This systematic review shows that SC2-GBS is not due to a direct attack of the virus but rather due to an immunological reaction to the virus. It also shows that the number of reports about SC2-GBS is increasing and that the outcome is worse compared to non-SC2-GBS [6].
Though the number of cases with SC2-GBS is increasing suggesting that the overall prevalence of GBS has increased since the outbreak of the pandemic, there are conflicting results concerning this matter. In a UK study of 47 SC2-GBS patients, the prevalence of GBS did not increase between March 2020 and May 2020 as compared to the years 2016–2019 [6]. On the contrary, a retrospective, multi-centre study from northern Italy of 34 SC2-GBS patients showed that the estimated incidence of GBS in March 2020 and April 2020 increased from 0.93/100000/year in 2019 to 2.43/100000/year in 2020 [7]. There are several reasons why SC2-GBS may be missed and why the prevalence of GBS in fact increased since onset of the pandemic. First, SC2-GBS may go undetected due to misinterpretation as increased weakness or sensory disturbances of a pre-existing neuropathy. Second, SC2-GBS may be misinterpreted as critical ill neuropathy. Third, work-up for neuropathy may be incomplete due to mild manifestations or due to occurrence during ICU stay.

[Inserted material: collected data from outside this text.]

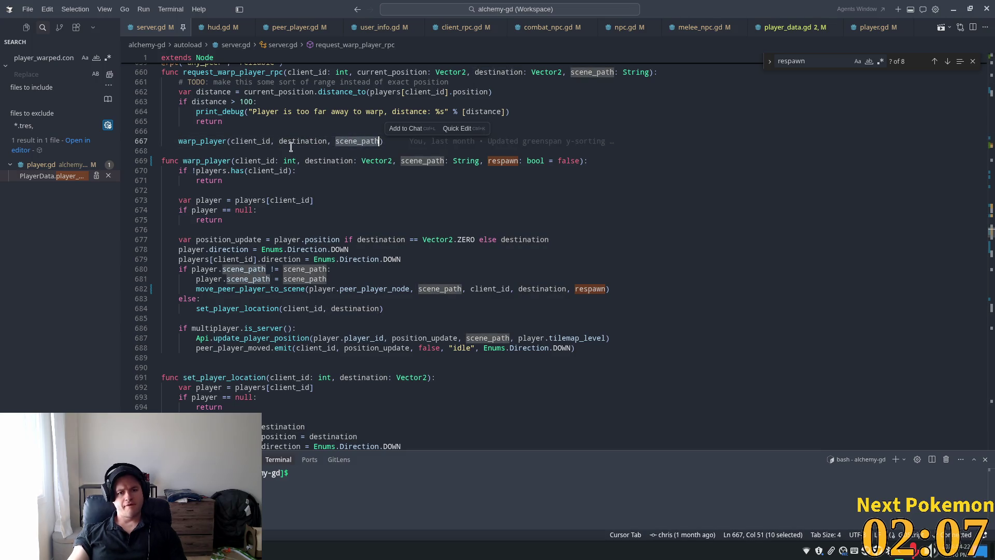
scroll(288, 198, up, 1)
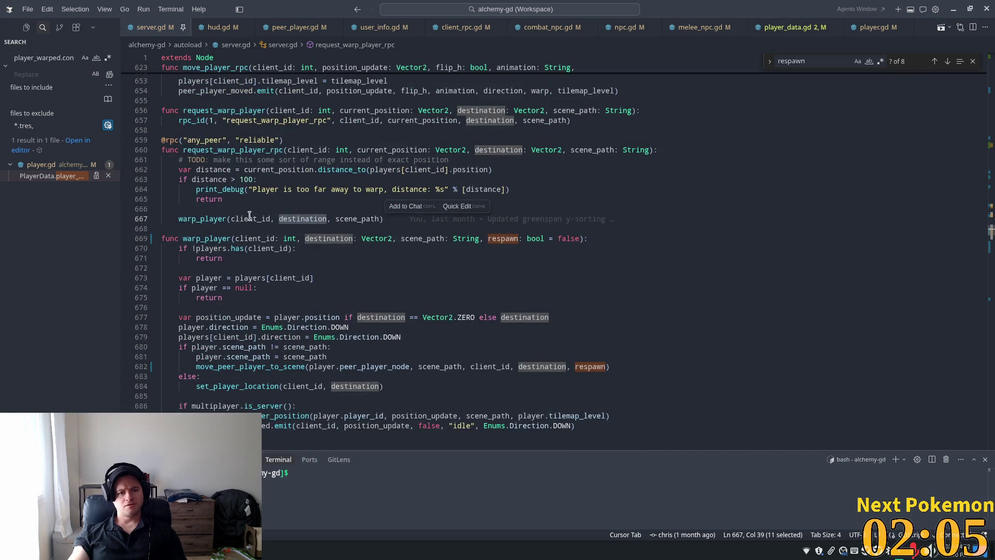
double_click(210, 237)
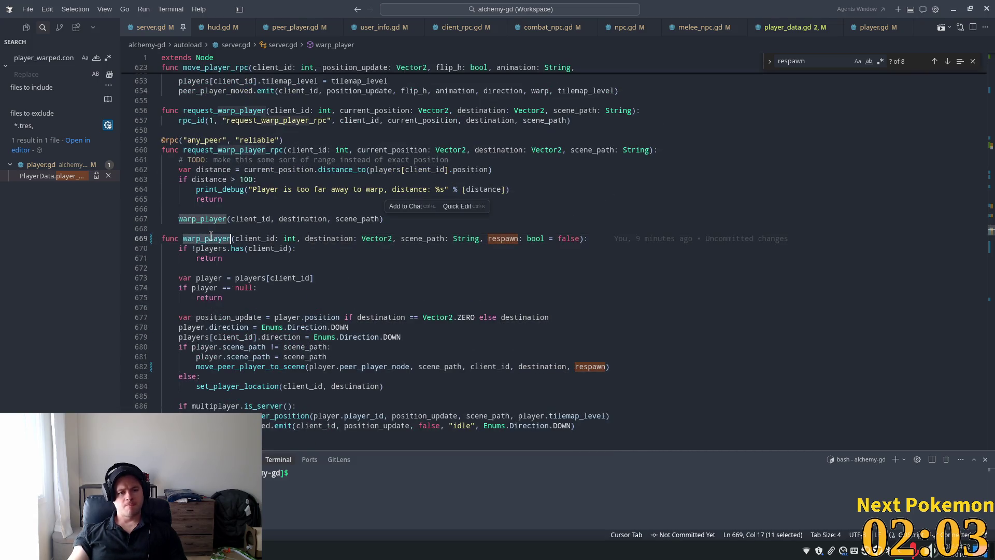
key(ctrl+f)
Cycle warp_player matches back to line 359 and highlight ZERO, position and player_respawn_rpc.
key(Return)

Before diagnosing SC2-GBS, it is crucial to exclude various differential diagnoses. These include previously existing neuropathy, critical ill myopathy, critical ill neuropathy, toxic neuropathy, or neuropathy or myopathy due to side effects of applied drugs. Lopinavir and tocilizumab have been reported to cause neuropathy [8, 9]. There are also reports indicating that chloroquine may induce neuropathy [10].

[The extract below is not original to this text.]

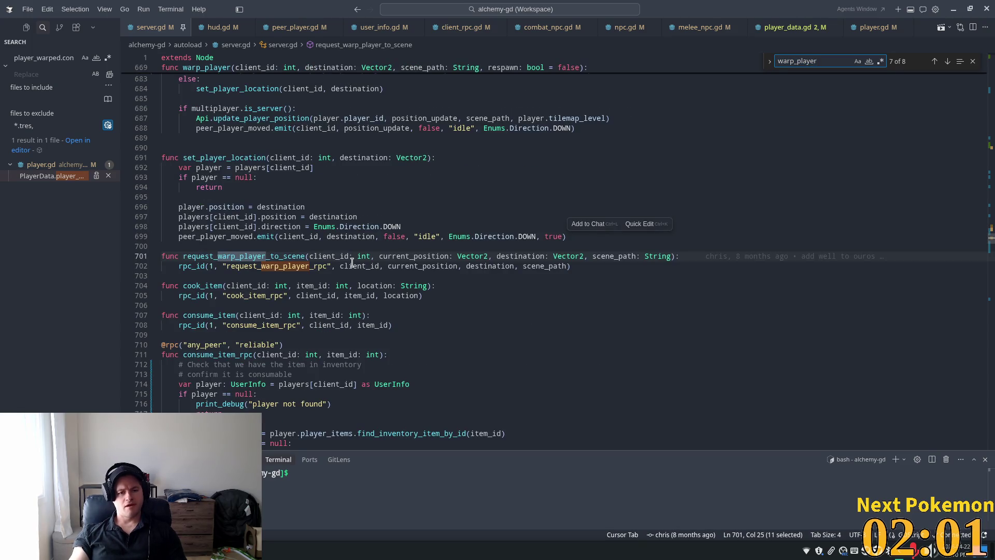
key(Return)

If GBS develops during immobilisation for artificial ventilation, diagnosing SC2-GBS becomes challenging [7]. In patients under artificial ventilation for COVID-19, SC2-GBS should be considered if clinical neurologic exam suggests neuropathy and if patients cannot be weaned from the respirator. In this case, nerve conduction studies and investigations of the CSF should be initiated. Diagnosing SC2-GBS is crucial as appropriate treatment may improve the overall outcome of COVID-19 patients [11].
In some cases, SC2-GBS develops before classical clinical manifestations of the infection [12] being explained by subclinical infection with the virus prior to onset of GBS or the incubation time of SARS-CoV-2, which is up to 14 days [7].

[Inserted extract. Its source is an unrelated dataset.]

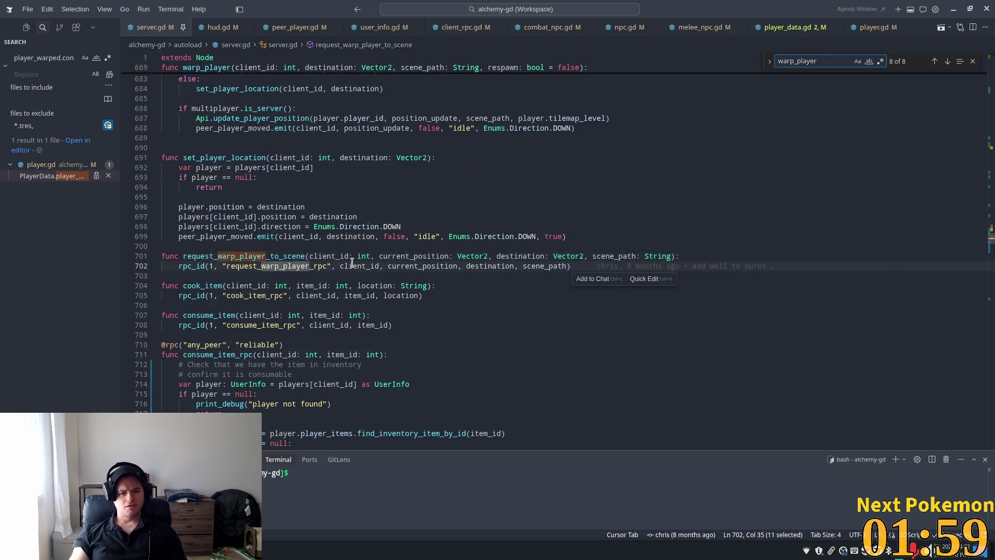
key(Return)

Though there are no prediction models for the outcome or the need of artificial ventilation in SC2-GBS patients available, there are indications that the outcome is poor if there are complications from hypercoagulability (stroke, pulmonary embolism) and if there are superinfections or sepsis.
Most of the studies included in this review did not specify if respiratory failure in SC2-GBS patients resulted from brainstem encephalitis, BFE, involvement of the respiratory muscles in GBS, from pneumonia ending up as acute, respiratory distress syndrome (ARDS), from pulmonary embolism, heart failure, or from mixtures of these conditions. Specifying the cause of respiratory failure however is crucial as treatment and outcome may differ significantly among these conditions.